Parmi elles, deux sœurs, Margaret et Susan Kelly, qui, traumatisées par la perte de leurs enfants et par le comportement sanguinaire de l'armée, refusent de rejoindre la " civilisation ". Après avoir trouvé refuge dans la tribu de Sitting Bull, elles vont prendre le parti du peuple indien et se lancer, avec quelques prisonnières des Sioux, dans une lutte désespérée pour leur survie.

Avec cette aventure passionnante d'un petit groupe de femmes prises au milieu des guerres indiennes, Jim Fergus nous donne enfin la suite de  Mille femmes blanches. Le miracle se produit à nouveau et cette épopée fabuleusement romanesque, véritable chant d'amour à la culture indienne et à la féminité, procure un incommensurable plaisir de lecture.
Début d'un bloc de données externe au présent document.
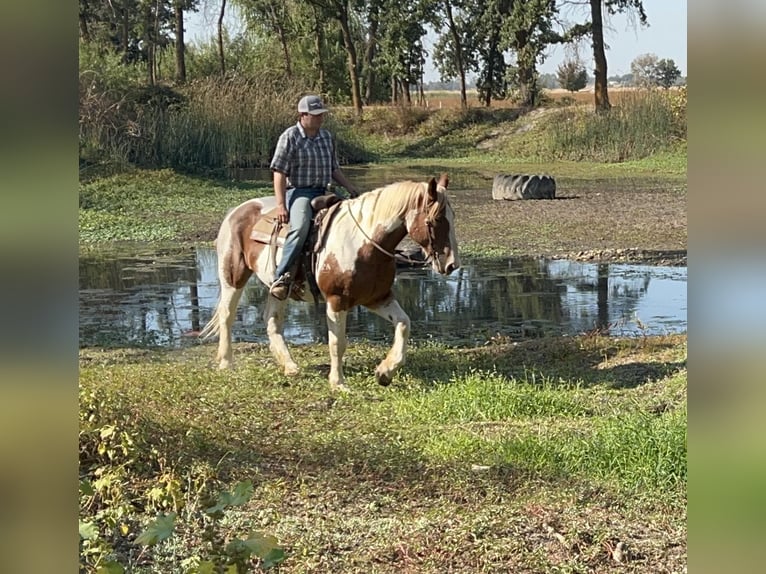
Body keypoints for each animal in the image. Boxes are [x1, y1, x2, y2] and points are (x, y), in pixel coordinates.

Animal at [201, 173, 460, 394]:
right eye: (435, 219)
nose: (451, 265)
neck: (363, 243)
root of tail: (236, 211)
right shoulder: (337, 300)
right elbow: (337, 342)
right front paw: (338, 383)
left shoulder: (378, 297)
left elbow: (404, 324)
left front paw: (385, 372)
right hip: (233, 277)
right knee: (227, 315)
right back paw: (226, 363)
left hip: (278, 290)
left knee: (272, 321)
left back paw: (290, 366)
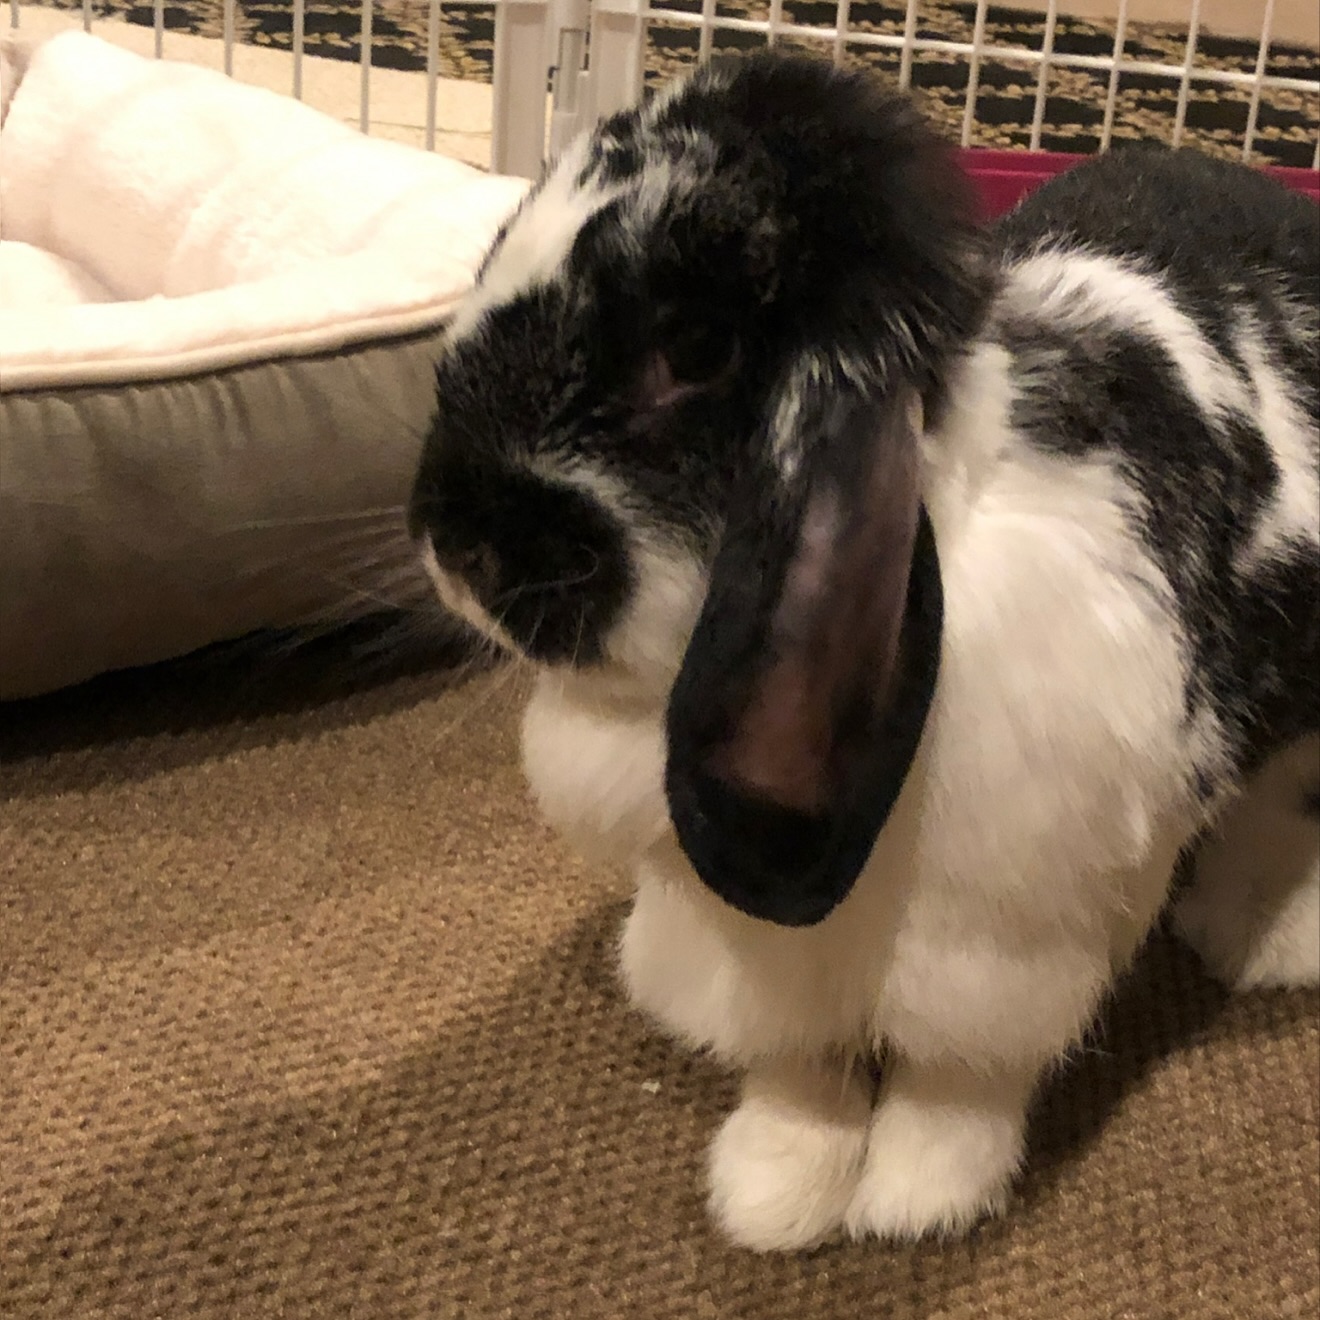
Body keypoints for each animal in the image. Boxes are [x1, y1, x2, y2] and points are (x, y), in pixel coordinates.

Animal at [409, 51, 1320, 1251]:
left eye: (695, 349)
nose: (452, 547)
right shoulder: (743, 942)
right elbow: (799, 1068)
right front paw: (773, 1194)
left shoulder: (999, 942)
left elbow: (955, 1080)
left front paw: (917, 1204)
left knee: (1288, 799)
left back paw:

"...un incommensurable plaisir de lecture." Euh... non, pas vraiment! A vrai dire, ce livre n'apporte pas grand chose - pour ne pas dire rien - de plus au formidable "Mille femmes blanches" publiée il y a quelques années. L'auteur a juste essayé de rallonger la soupe et il n'aurait pas dû. Elle était très bonne telle quelle !  L'"histoire" - en fait, il n'y en a pas vraiment - se traîne en longueur et c'est seulement dans la deuxième partie qu'il commence à y avoir un peu d'action. Malheureusement, l'histoire se termine en queue de poisson et laisse le lecteur plutôt frustré. Avec tout le respect que j'ai pour Jim Fergus, que j'aime beaucoup, et pour François Busnel, son fan numéro un en France, cette suite n'avait pas lieu d'être. D'ailleurs, elle n'a pas (encore ?) été publiée aux Etats-Unis et semble avoir été directement traduite en français. Pas commun pour un roman américain ! Aucun éditeur américain n'aurait-il montré d'intérêt à l'égard de cette oeuvre ? Je vous laisse juge.